“Why, what other, but Sir Thomas of Killcrogher?”
“Divil a such a man lives there,” says he.
“Nabochish!” says I; “maybe I wasn’t bred and born under him?”
“That may be true,” says he; “it’s Sir Riehard I want to see. I wouldn’t give a traneeine to be in company with Sir Thomas.”
“Ah! then,” says I, “what wouldn’t I give to be cheek-be-jowl with the ould gentleman.”
“Divil have the liars!” says the wee fellow in return; “for if ye had y’er wish, ye would have a ton weight of lime and mortar on the top of ye.”
“Christ stan’ between us and evil!” says I, crossin’ myself. “You don’t mane that he’s dead?”
“Faith an’ if he’s not,” says the wee black fellow, “they have takin’ a great liberty with him, for they buried him in Killeroglier on Tuesday week—and I have been tatterin’ over half England in search of his son. Be the Lord!” says he, “ye might as well grip hould of a Banshee. * For all the tidings I could get of him was, that a ruffin, called Shemus Rhua, ran off with a tailor’s wife; and he, the villin, persuaded the good-natured young gentleman to follow him.”
* The Banshee is a spirit attached to old Irish families,
who foretells deaths and other calamities by melancholy
wailings before they occur.
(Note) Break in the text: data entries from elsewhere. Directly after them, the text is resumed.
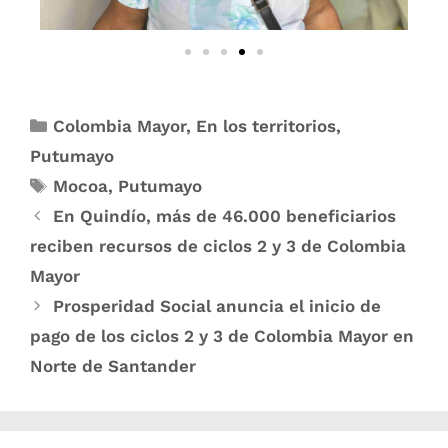
Colombia Mayor
,
En los territorios
,
Putumayo
Mocoa
,
Putumayo
En Quindío, más de 46.000 beneficiarios
reciben recursos de ciclos 2 y 3 de Colombia
Mayor
Prosperidad Social anuncia el inicio de
pago de los ciclos 2 y 3 de Colombia Mayor en
Norte de Santander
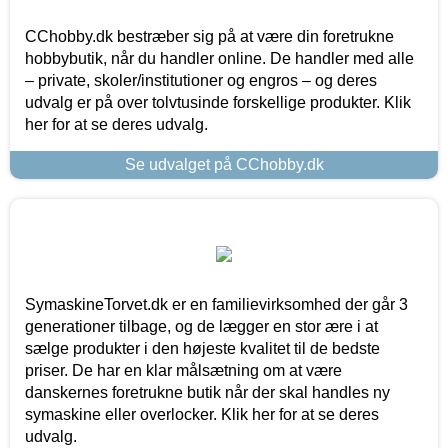
CChobby.dk bestræber sig på at være din foretrukne
hobbybutik, når du handler online. De handler med alle
– private, skoler/institutioner og engros – og deres
udvalg er på over tolvtusinde forskellige produkter. Klik
her for at se deres udvalg.
Se udvalget på CChobby.dk
SymaskineTorvet.dk er en familievirksomhed der går 3
generationer tilbage, og de lægger en stor ære i at
sælge produkter i den højeste kvalitet til de bedste
priser. De har en klar målsætning om at være
danskernes foretrukne butik når der skal handles ny
symaskine eller overlocker. Klik her for at se deres
udvalg.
He is never seen.
Well, who should the little man be but a lawyer sent in pursuit of Dick; and, without delay, we set off for home; and, when we got there, said as little about England as we could. It was supposed that Sir Richard might have cleared Killeroglier if he had taken the right way; but he set up a pack of fox-hounds, and married a dashin’ lady because that she could ride to them to fortune. A few years settled the busnis—and what Sir Thomas had begun Sir Riehard cliverly complated. The dogs were sent adrift, the horses canted by the sheriff, my lady boulted with a light dragoon, and, to finish all, one wet mornin’, poor Dick was brought home upon a door, dead as a herrin’. There’s not one stone standin’ on the other at Killerogher; and of one of the ouldest and the best estates within the province, there’s not a sod of it now in possession of a man of the name of Maenamara.